© Samantha Cristoforetti
© Samantha Cristoforetti

ESA says UK role “will change”

The European Space Agency (ESA) has said that the UK will stay as part of the ESA when it leaves the EU, but will have to renegotiate terms to continue participating in certain projects.

Jean Bruston, head of ESA’s EU policy office, told journalists in Paris, France, that the ESA is autonomous from the European Union and should not be directly affected by Brexit.

20 EU countries, including the UK, belong to the ESA, which gets about a quarter of its budget from the current 28 member bloc.

The other two members are non-EU countries Norway and Switzerland.

Apart from its ESA participation, the UK is also party to several EU-driven space programmes.

These include the Copernicus satellite system to monitor environmental damage and boost disaster relief, and Horizon 2020, which seeks to boost scientific research and innovation.

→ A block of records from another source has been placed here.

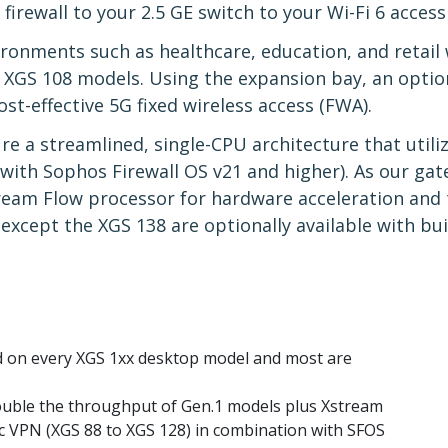
irewall to your 2.5 GE switch to your Wi-Fi 6 access
ronments such as healthcare, education, and retail w
d XGS 108 models. Using the expansion bay, an opti
ost-effective 5G fixed wireless access (FWA).
e a streamlined, single-CPU architecture that utiliz
n with Sophos Firewall OS v21 and higher). As our ga
ream Flow processor for hardware acceleration and t
except the XGS 138 are optionally available with buil
ed on every XGS 1xx desktop model and most are
uble the throughput of Gen.1 models plus Xstream
sec VPN (XGS 88 to XGS 128) in combination with SFOS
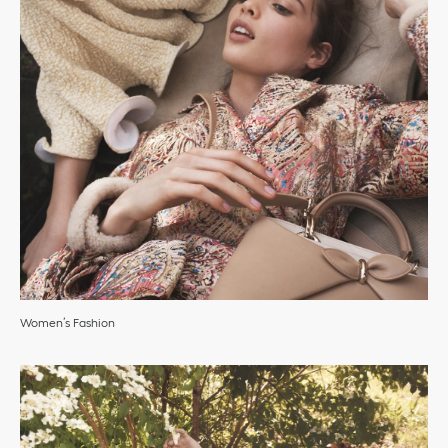
Women’s Fashion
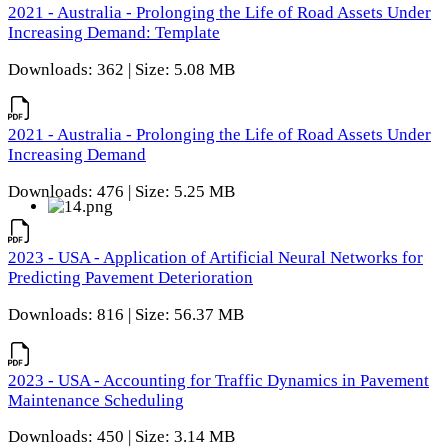
2021 - Australia - Prolonging the Life of Road Assets Under
Increasing Demand: Template
Downloads: 362 | Size: 5.08 MB
2021 - Australia - Prolonging the Life of Road Assets Under
Increasing Demand
Downloads: 476 | Size: 5.25 MB
2023 - USA - Application of Artificial Neural Networks for
Predicting Pavement Deterioration
Downloads: 816 | Size: 56.37 MB
2023 - USA - Accounting for Traffic Dynamics in Pavement
Maintenance Scheduling
Downloads: 450 | Size: 3.14 MB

However, the UK could still contribute to Galileo and Copernicus if it negotiated a third-party agreement with the EU, which is what Norway and Switzerland have done.

As non-EU members, they make project-specific contributions to the EU. The ESA, in turn, can place contracts with companies in those countries.

ESA director-general Jan Woerner told AFP this week “the UK will remain a member state of ESA, this is very clear.

“But of course, as we are also dealing with European programmes like Copernicus and Galileo, and also the question of UK citizens working on the continent and all these legal issues, we have to take it into account.”